Novas Histórias do Tempo da Velha Escola (DCCLXVII)

Ponte da Barca, 19 de janeiro de 2042

No Portugal de há vinte anos, a comunicação social dava conta da existência de uma aldeia onde, desde o início do século, crianças não eram vistas. Germil era uma aldeia sem crianças. Situada no alto da Serra Amarela, contava 49 habitantes, a maior parte com mais de 60 anos.

“Maria Gonçalves, de 93 anos, passa o dia em casa à lareira, mas a alegria vem de espreitar pela porta as ruas desertas da terra que a viu nascer. A habitante mais velha da aldeia recorda o tempo em que por ali havia “muita canalha”. A última das três antigas escolas primárias de Germil encerrou nos anos 90 do século passado. Os edifícios foram transformados em habitação e sedes da junta de freguesia e de uma associação local. Há muito que não se vê uma criança. A última nasceu há 20 anos.”

O presidente da União de Freguesias lamentava:

“É triste ver estas aldeias a ficarem desertas. É quase tudo gente reformada. Emigrantes que voltaram e outros que estão na terra, mas também já se reformaram. A maioria tem mais de 60 anos”.

No universo de 760 habitantes de três aldeias serranas, restavam 39 meninos e meninas. Dentro em pouco, também essas crianças se iriam dali, para não voltar. Ficariam os velhos e casas abandonadas, que se quedariam ruínas compradas por estrangeiros..

O processo de extinção de escolas – mais uma estulta iniciativa ministerial – culminou por volta de 2006. Escolas com menos de dez alunos deveriam fechar. A medida inseria-se no “reordenamento da rede escolar do 1º ciclo”, que o governo pretendia concluir durante a legislatura. Era doloroso ver como um Secretário de Estado da Educação, por quem eu nutria grande admiração, contribuia para esse grave atentado:

“A existência de escolas dispersas com um número reduzido de alunos tem todo o tipo de inconvenientes, desde prejuízos pedagógicos graves, problemas de socialização, de aproveitamento dos alunos”.

Inconvenientes? Prejuízos pedagógicos? Problemas de socialização? De aproveitamento? Que Deus nos valesse! Inconveniente era destruir culturas, matar comunidades. Prejuízos pedagógicos seriam os resultantes do modelo educacinal criminosamente imposto às escolas. E que socialização ofereciam os chamados “centros escolares”? 

Em 2003, havia 7.843 escolas do 1º ciclo do ensino básico. Vinte e cinco por cento dessas escolas deveriam ser abrangidos pela medida. O ministério definiu como objectivo “encerrar a maior parte das escolas com dez alunos” e, até março de 2009, uma boa parte das que tinham menos de vinte alunos. 

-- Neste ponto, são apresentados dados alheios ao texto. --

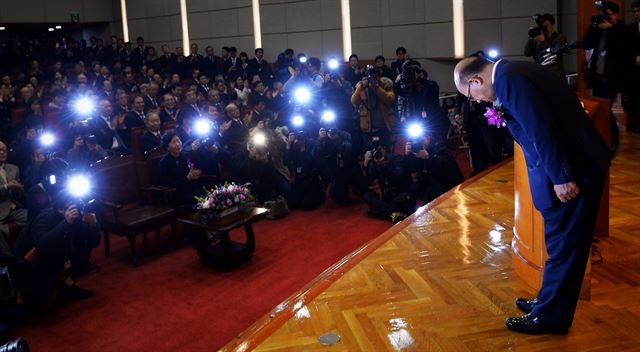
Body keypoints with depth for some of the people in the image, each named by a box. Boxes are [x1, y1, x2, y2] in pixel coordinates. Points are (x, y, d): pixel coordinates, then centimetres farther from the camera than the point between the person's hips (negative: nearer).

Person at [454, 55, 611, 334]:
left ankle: (550, 317, 17)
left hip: (570, 172, -10)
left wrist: (561, 177, -22)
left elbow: (542, 130, -24)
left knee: (562, 247, 3)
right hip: (575, 163, 10)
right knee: (561, 245, 20)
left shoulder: (508, 80, -18)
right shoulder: (513, 71, 12)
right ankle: (550, 302, 35)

De burrice em burrice (sem ofensa para os burros, que eram bem mais inteligentes), os burocratas do ministério foram desertificando povoados. As crianças passaram a ser transportadas para os grandes centros populacionais e armazenadas nos chamados “centros educativos”. Na realidade, eram centros deseducativos, bonitos na aparência, feios nas práticas.

O pretexto para a extinção de escolas era o de elas contarem menos de dez, ou vinte alunos, fundamentação de alto coturno pedagógico, como se vê. Talvez houvesse ocultas razões de natureza economicista na base da medida. Porém, se as houve, elas se mostraram onerosas, ao obrigar à construção de megalómanos prédios, à contratualização de transportes escolares e à prestação de serviços de transporte em táxis. 

Nos idos de vinte, muitos centros educativos contavam com menos de dez alunos por professor. Essa ratio enquadrava-se na trágica medida ministerial. Se assim era, segundo princípios da “pedagogia predial”, por que razão o ministério não mandava fechar os centros educativos?